Peritoneal ALS is detected on ultrasound as a clearly delimited formation of homogeneous echogenicity with blood supply through branches of large arteries. The diagnosis is finally confirmed by lung MSCT and angiopulmonography with the establishment of the presence, number and topography of abnormal vessels feeding the sequestration area. Radioisotope scanning of the liver and peritoneography help to distinguish right-sided pulmonary sequestration from the pathology of the gastrointestinal tract. Pulmonary sequestration is often detected during surgery for a chronic purulent process in the lung. The differential diagnosis of pulmonary sequestration is carried out with destructive pneumonia, tuberculosis, a cyst or lung abscess, bronchiectasis, a tumor of the thoracic cavity.

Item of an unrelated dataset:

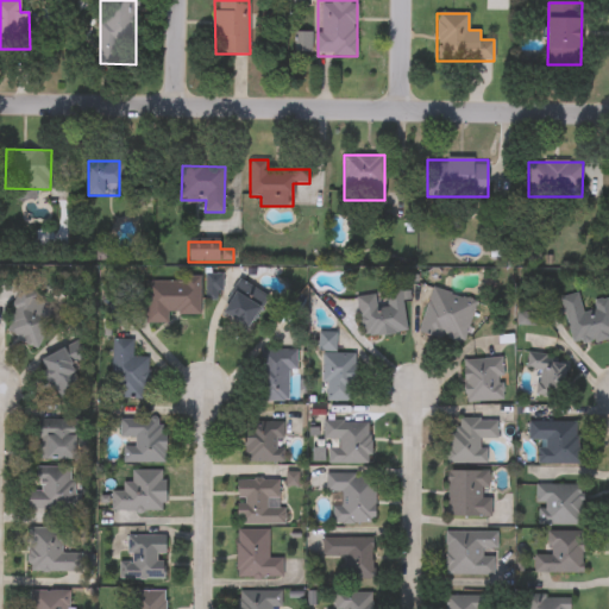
[(205,274),(223,274),(223,302),(205,302),(205,274)]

Treatment of pulmonary sequestration
In case of pulmonary sequestration, surgical intervention is required – removal of an abnormal section of lung tissue. If asymptomatic intra–lobar pulmonary sequestration is detected, segmentectomy may be performed, but most often removal of the entire affected pulmonary lobe (usually the lower one) is required – lobectomy. The tactic of surgical treatment of the non-tumor form is to remove the sequestered area (sequestrectomy). The presence of abnormal large arterial vessels of atypical localization during pulmonary sequestration makes it important to make a thorough preliminary diagnosis in order to avoid their intraoperative damage and the development of severe life-threatening bleeding.
The prognosis for the intralobar form in the absence of purulent-septic processes is satisfactory, with extralobar pulmonary sequestration of abdominal localization, as a rule, is better than with its intra–thoracic location.